• **STATED TASK A**
From the records below, reproduce word for word the lines starting at the one that contains "country: Canada" and continuing through the last line of the records.

----

Welcome to 2018 SEF & Artist in Residence: JESSE STEWART

We’re thrilled to welcome you to The Fifth Annual SOMETHING ELSE! Festival of Creative Music! All of us are eager to share with you a full spectrum of some of the finest in newer traditions in jazz, improvised music and more… always vital, adventurous, creative …all at 126 James St. N., except a free event at the Central Library… 30 sets of music and dance, a workshop to be enjoyed and moved by… over 5 days, 7 ticketed events!

We heartily welcome 2018 Artist-in-Residence, Ottawa resident Jesse Stewart, a renowned drummer, teacher, improviser, visual artist, composer, instrument builder, percussionist with so many exciting projects and artists. Much more about Jesse below, throughout our website and program. Jesse Stewart will perform with many visiting and local artists and had a major hand in shaping the festival.

We look forward to hosting some of the most revered artists in music and dance from around the world, along with national, regional and local greats in Hamilton, performing for local and visiting audiences, some crossing provincial and international borders. We’re pleased to have become a destination festival. Here are some of the iconoclasts, torchbearers and greats visiting our festival this year:

Eugene Chadbourne (US) • William Parker (US) • Joe McPhee (US) • Michael Snow (CA) • Roger Turner/Monicker (UK/CA) • Susan Alcorn & Amy Brandon (US/CA) • Will Guthrie (FR) • David Mott (CA) • Heather Cornell (US/CA) • Nicolas Caloia (CA) • Artifacts Trio (US) • The Young Mothers (US/NO) • Parker & Nicholson’s Hope Cries for Justice (US) • Gord Grdina Quartet (US/CA) • Cluttertones (CA) • Sick Boss + Löve (SE/CA), and more!

----

• **STATED TASK B**
According to the festival welcome, in which city does the 2018 Artist-in-Residence live?

• **ENTRIES SHOWN**
----

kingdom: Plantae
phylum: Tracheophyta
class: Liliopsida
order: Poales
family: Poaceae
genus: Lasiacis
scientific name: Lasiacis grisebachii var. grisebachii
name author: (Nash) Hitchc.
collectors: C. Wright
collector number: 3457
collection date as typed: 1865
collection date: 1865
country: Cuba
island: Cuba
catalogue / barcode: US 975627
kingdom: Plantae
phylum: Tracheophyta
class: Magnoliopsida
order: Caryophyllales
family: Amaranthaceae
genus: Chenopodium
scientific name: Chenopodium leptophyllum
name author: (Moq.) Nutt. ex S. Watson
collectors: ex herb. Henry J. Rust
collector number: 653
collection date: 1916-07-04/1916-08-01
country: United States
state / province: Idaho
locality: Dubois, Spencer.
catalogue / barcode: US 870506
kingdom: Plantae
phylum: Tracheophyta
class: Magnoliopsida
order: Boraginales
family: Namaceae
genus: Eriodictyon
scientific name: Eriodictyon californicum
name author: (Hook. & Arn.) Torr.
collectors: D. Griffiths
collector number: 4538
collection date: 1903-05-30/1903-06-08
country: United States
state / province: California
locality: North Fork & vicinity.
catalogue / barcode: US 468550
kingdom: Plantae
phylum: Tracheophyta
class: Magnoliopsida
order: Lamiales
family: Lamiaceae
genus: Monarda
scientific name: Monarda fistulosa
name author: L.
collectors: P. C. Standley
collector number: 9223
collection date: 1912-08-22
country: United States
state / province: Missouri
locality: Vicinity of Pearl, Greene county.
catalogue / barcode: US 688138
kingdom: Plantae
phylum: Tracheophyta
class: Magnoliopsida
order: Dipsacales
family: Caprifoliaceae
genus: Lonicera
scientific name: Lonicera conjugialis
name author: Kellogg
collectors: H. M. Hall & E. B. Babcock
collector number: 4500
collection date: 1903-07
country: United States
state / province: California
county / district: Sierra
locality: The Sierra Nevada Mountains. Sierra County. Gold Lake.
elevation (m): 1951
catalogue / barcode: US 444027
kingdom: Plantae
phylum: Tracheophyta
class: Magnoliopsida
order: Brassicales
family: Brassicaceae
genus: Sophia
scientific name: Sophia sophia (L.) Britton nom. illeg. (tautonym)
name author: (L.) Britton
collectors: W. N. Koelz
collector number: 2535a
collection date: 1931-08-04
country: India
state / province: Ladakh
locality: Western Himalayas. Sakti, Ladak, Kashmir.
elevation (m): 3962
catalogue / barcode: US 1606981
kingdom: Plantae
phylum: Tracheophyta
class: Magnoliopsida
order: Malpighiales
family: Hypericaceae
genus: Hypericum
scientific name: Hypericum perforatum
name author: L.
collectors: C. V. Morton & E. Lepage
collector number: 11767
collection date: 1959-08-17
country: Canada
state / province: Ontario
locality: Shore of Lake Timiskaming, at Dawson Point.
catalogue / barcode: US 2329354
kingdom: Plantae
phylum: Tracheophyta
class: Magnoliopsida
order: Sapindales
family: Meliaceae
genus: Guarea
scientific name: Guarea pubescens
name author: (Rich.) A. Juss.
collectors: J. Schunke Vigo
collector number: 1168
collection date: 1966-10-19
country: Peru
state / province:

----

• **TASK RESPONSE A**
country: Canada
state / province: Ontario
locality: Shore of Lake Timiskaming, at Dawson Point.
catalogue / barcode: US 2329354
kingdom: Plantae
phylum: Tracheophyta
class: Magnoliopsida
order: Sapindales
family: Meliaceae
genus: Guarea
scientific name: Guarea pubescens
name author: (Rich.) A. Juss.
collectors: J. Schunke Vigo
collector number: 1168
collection date: 1966-10-19
country: Peru
state / province:

• **TASK RESPONSE B**
Ottawa.